** WORK TO DO **
Please repeat the text lines of every row below word for word, leaving the pictures out of your answer.

----- SOURCE MATERIAL

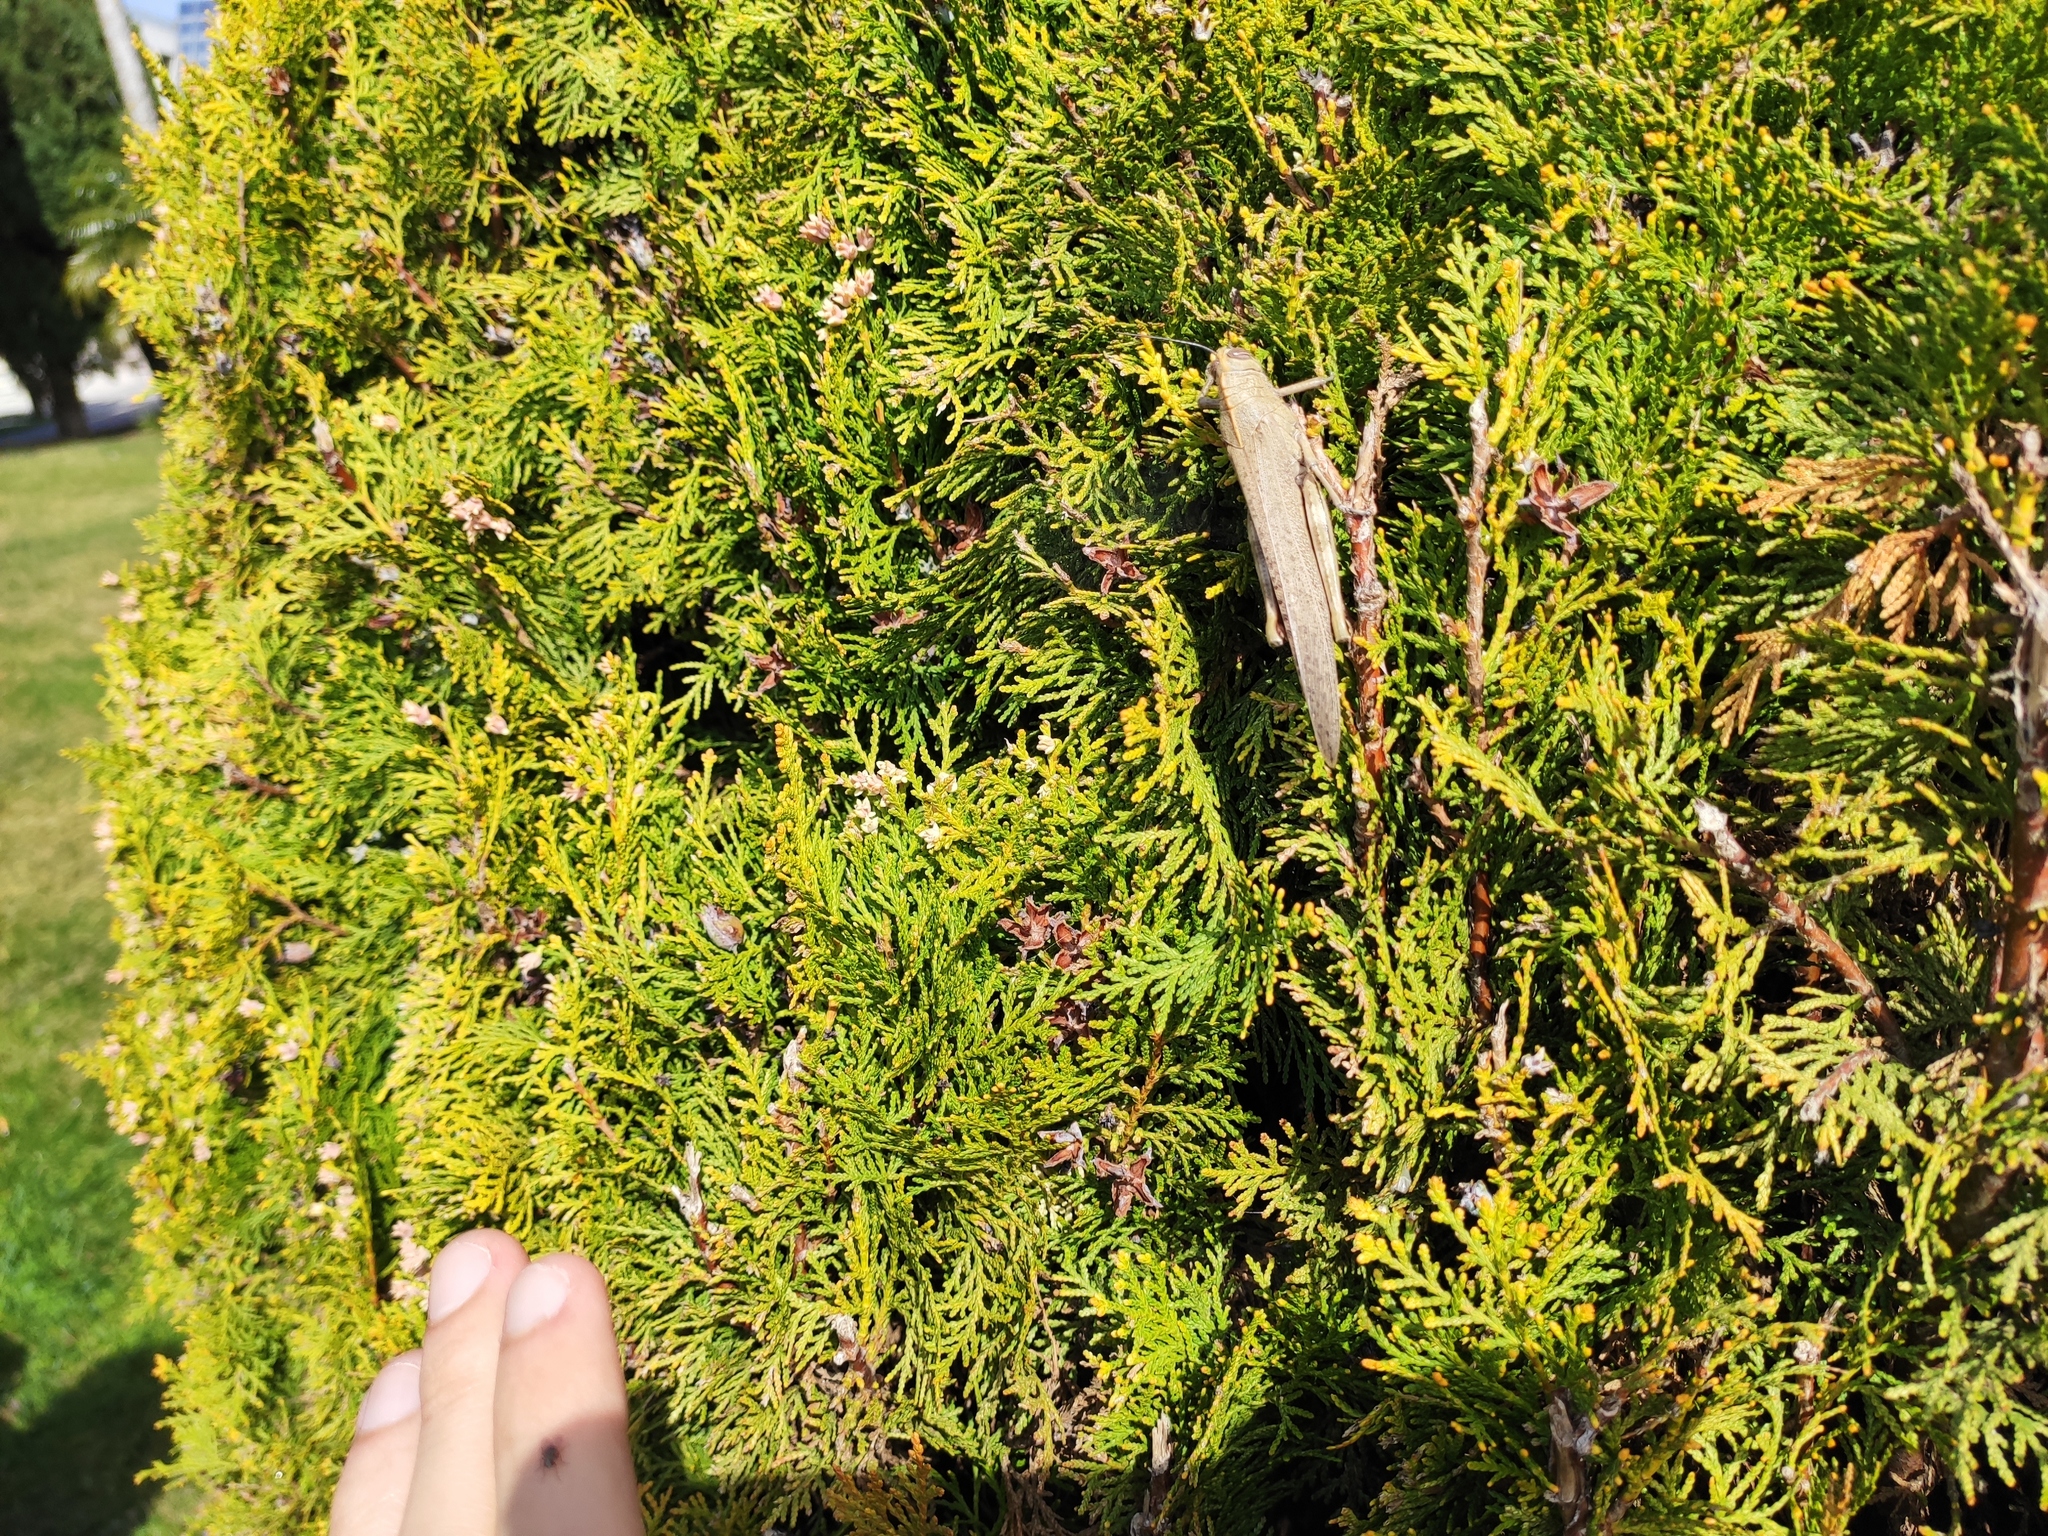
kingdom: Animalia
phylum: Arthropoda
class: Insecta
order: Orthoptera
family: Acrididae
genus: Anacridium
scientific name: Anacridium aegyptium
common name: Egyptian grasshopper
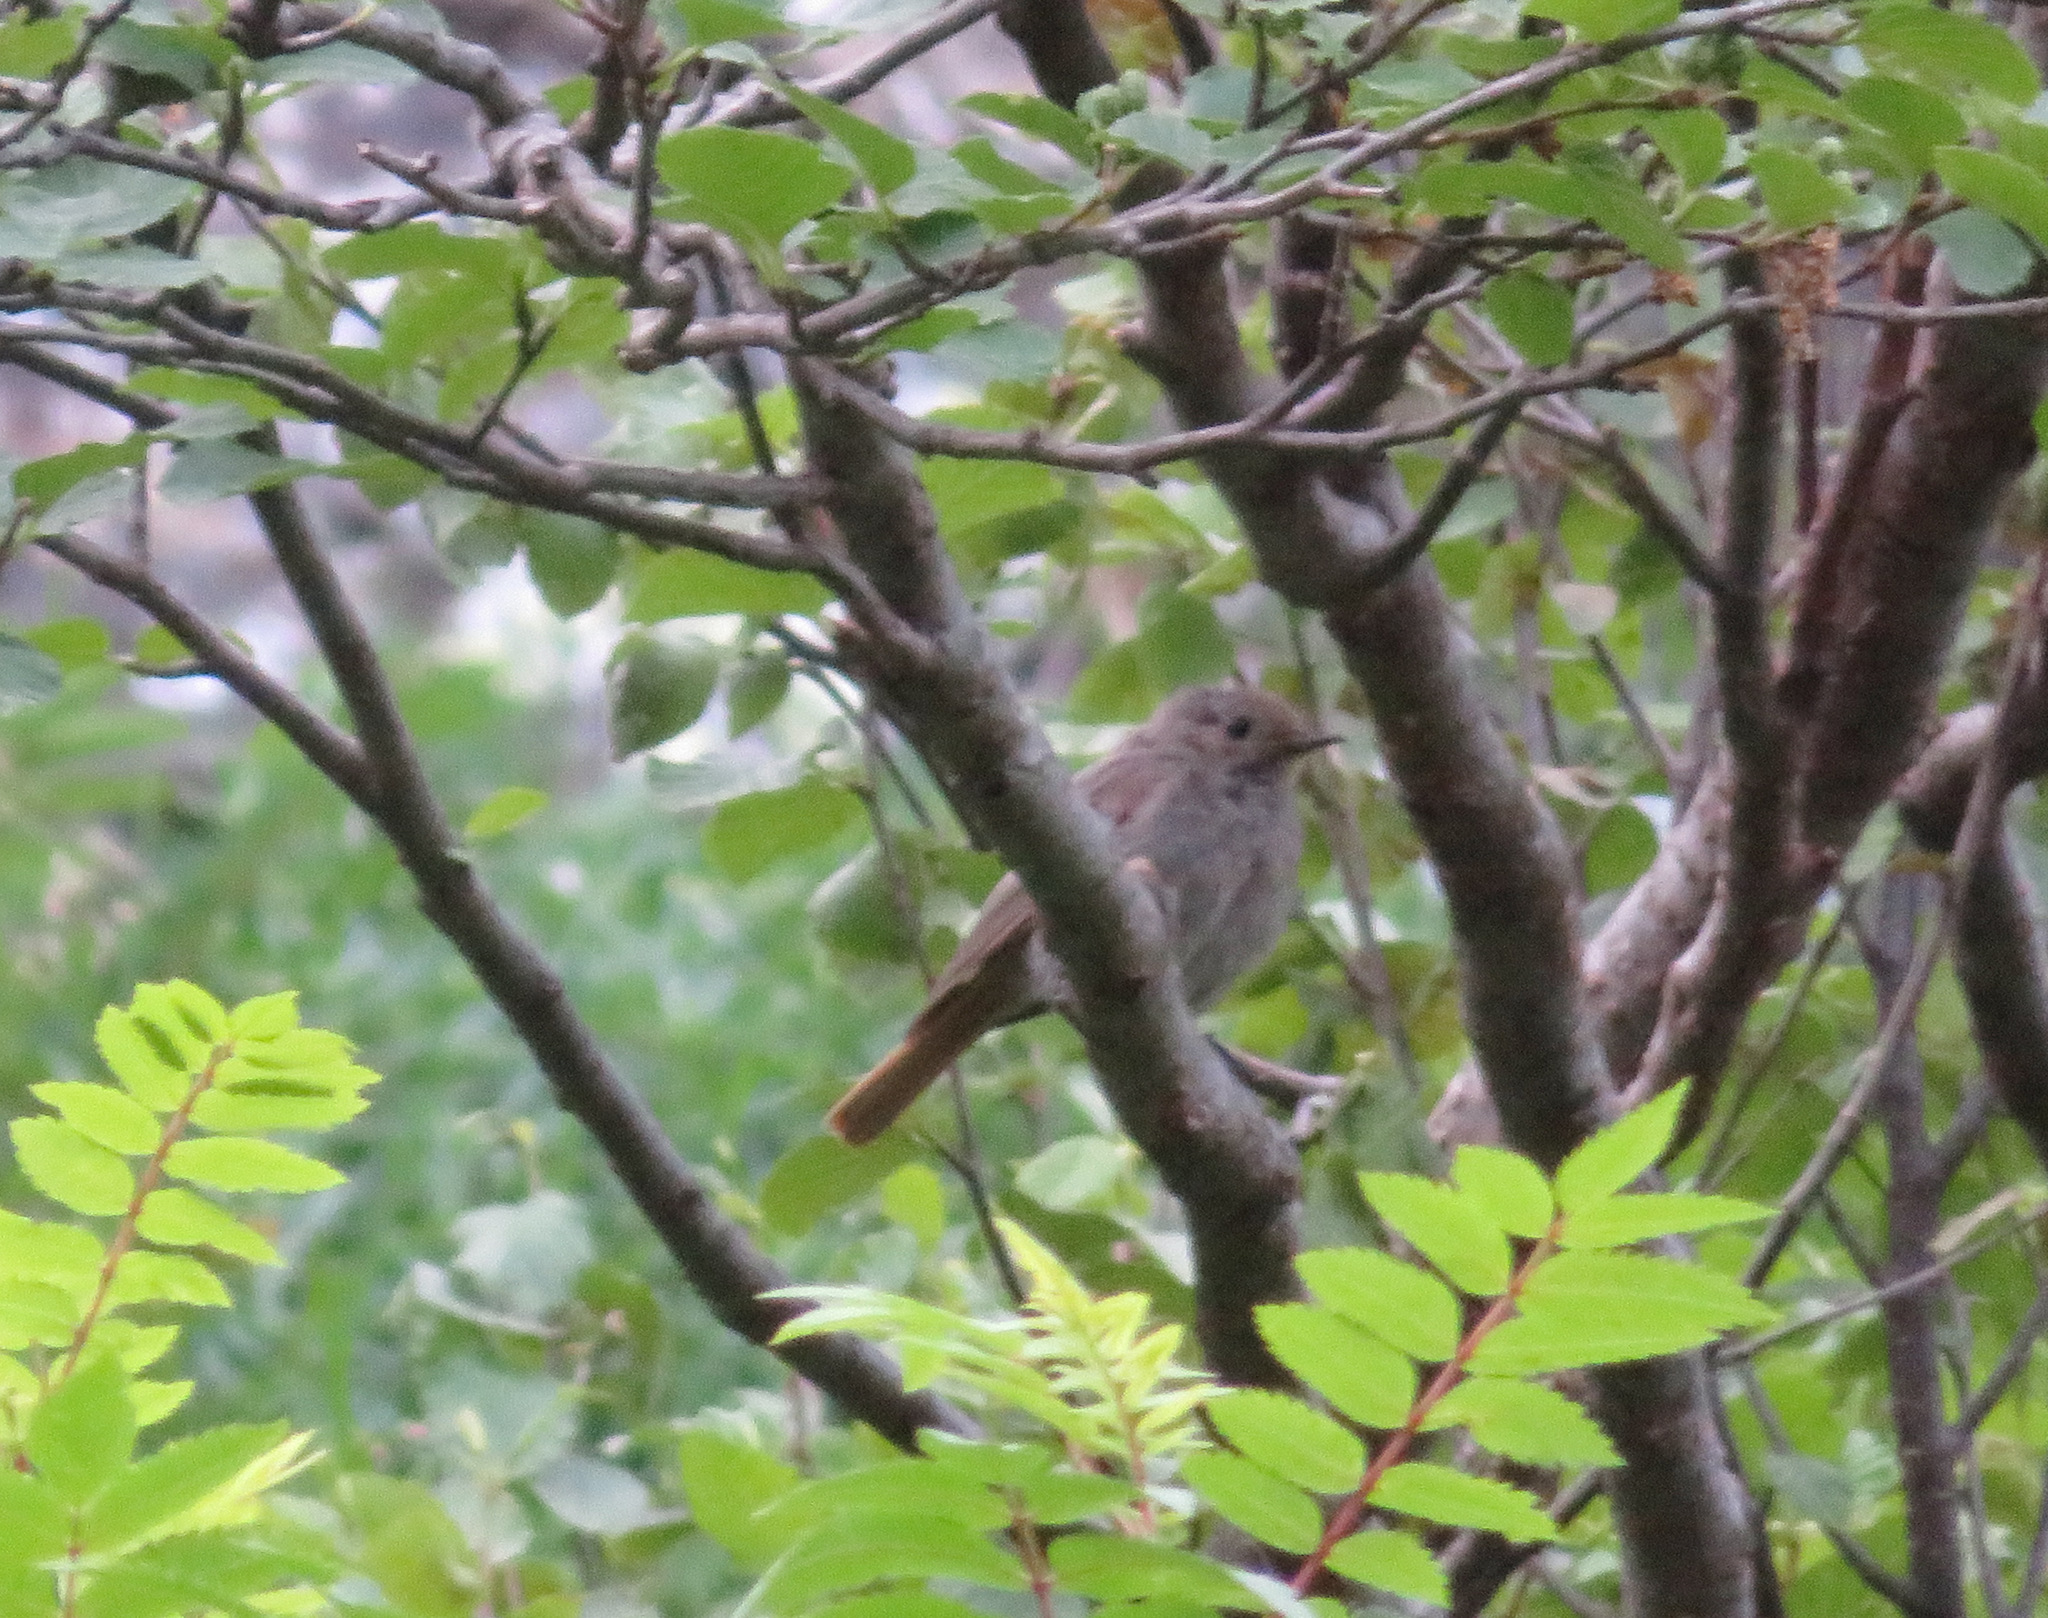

----------

** CORRECT ANSWER **
kingdom: Animalia
phylum: Arthropoda
class: Insecta
order: Orthoptera
family: Acrididae
genus: Anacridium
scientific name: Anacridium aegyptium
common name: Egyptian grasshopper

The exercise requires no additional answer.